WHAT IS EXPECTED: Reproduce the passage of the Noyer v. Ecker opinion starting with "ROYSE, Judge." and going on through "will. Judgment accordingly.", with no alterations.

EXCERPTED PASSAGE:

· · · ·

Noyer v. Ecker

Decision Date10 June 1954
Docket NumberNo. 18562,18562
Citation119 N.E.2d 902,125 Ind.App. 63
PartiesNOYER et al. v. ECKER et al.
CourtIndiana Appellate Court

Chester A. Lincoln, James P. Murphy, Fort Wayne, for appellants.

Wayne L. Miller, Fort Wayne, for appellees.

ROYSE, Judge.

Appellees brought this action to contest the will of their mother, Mary V. Noyer, deceased. Their complaint alleged the will was obtained by undue influence, it was unduly executed, that the pretended will is not the last will of testatrix, that it was executed under duress and coercion, and that testatrix was of unsound mind and incapable of making a will. Trial to a jury resulted in a verdict in favor of appellees setting aside the will. Judgment accordingly.

The error assigned here is the overruling of appellants' motion for a new trial. The specifications of that motion are that the verdict is not sustained by sufficient evidence and is contrary to law.

Appellants recognize the rule that if there is any evidence of probative value to support the verdict on any of the grounds specified in the complaint, it would be our duty to affirm the judgment. They assert there is no such evidence in the record herein.

· · · ·

MATERIAL PROVIDED:
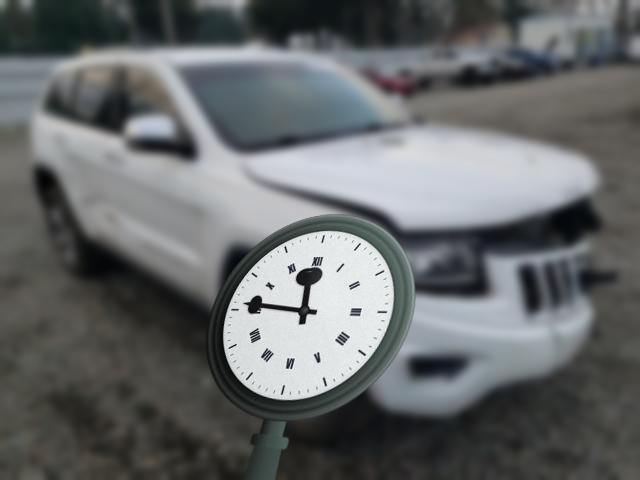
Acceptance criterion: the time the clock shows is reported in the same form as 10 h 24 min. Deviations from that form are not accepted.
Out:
11 h 46 min
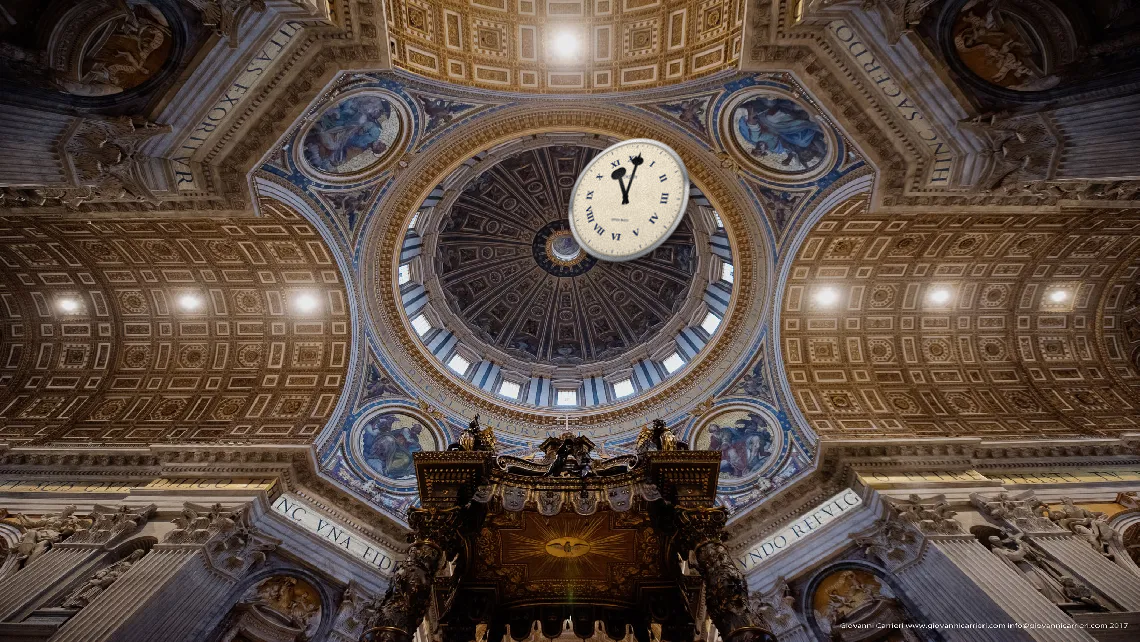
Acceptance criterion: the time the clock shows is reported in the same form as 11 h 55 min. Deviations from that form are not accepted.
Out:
11 h 01 min
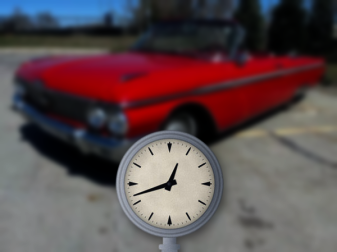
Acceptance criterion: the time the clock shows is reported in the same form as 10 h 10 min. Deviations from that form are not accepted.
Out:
12 h 42 min
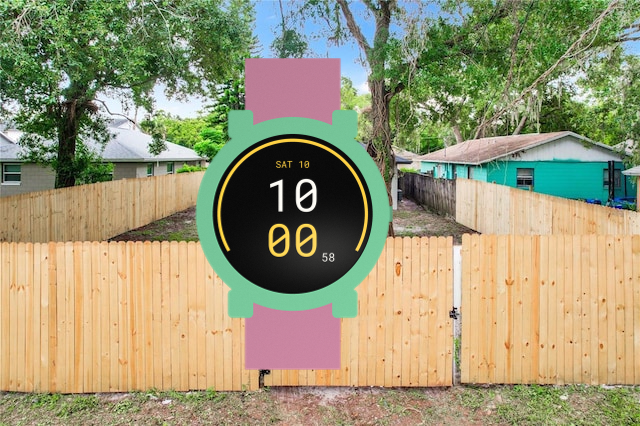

· · · ·

THE OUTPUT:
ROYSE, Judge.

Appellees brought this action to contest the will of their mother, Mary V. Noyer, deceased. Their complaint alleged the will was obtained by undue influence, it was unduly executed, that the pretended will is not the last will of testatrix, that it was executed under duress and coercion, and that testatrix was of unsound mind and incapable of making a will. Trial to a jury resulted in a verdict in favor of appellees setting aside the will. Judgment accordingly.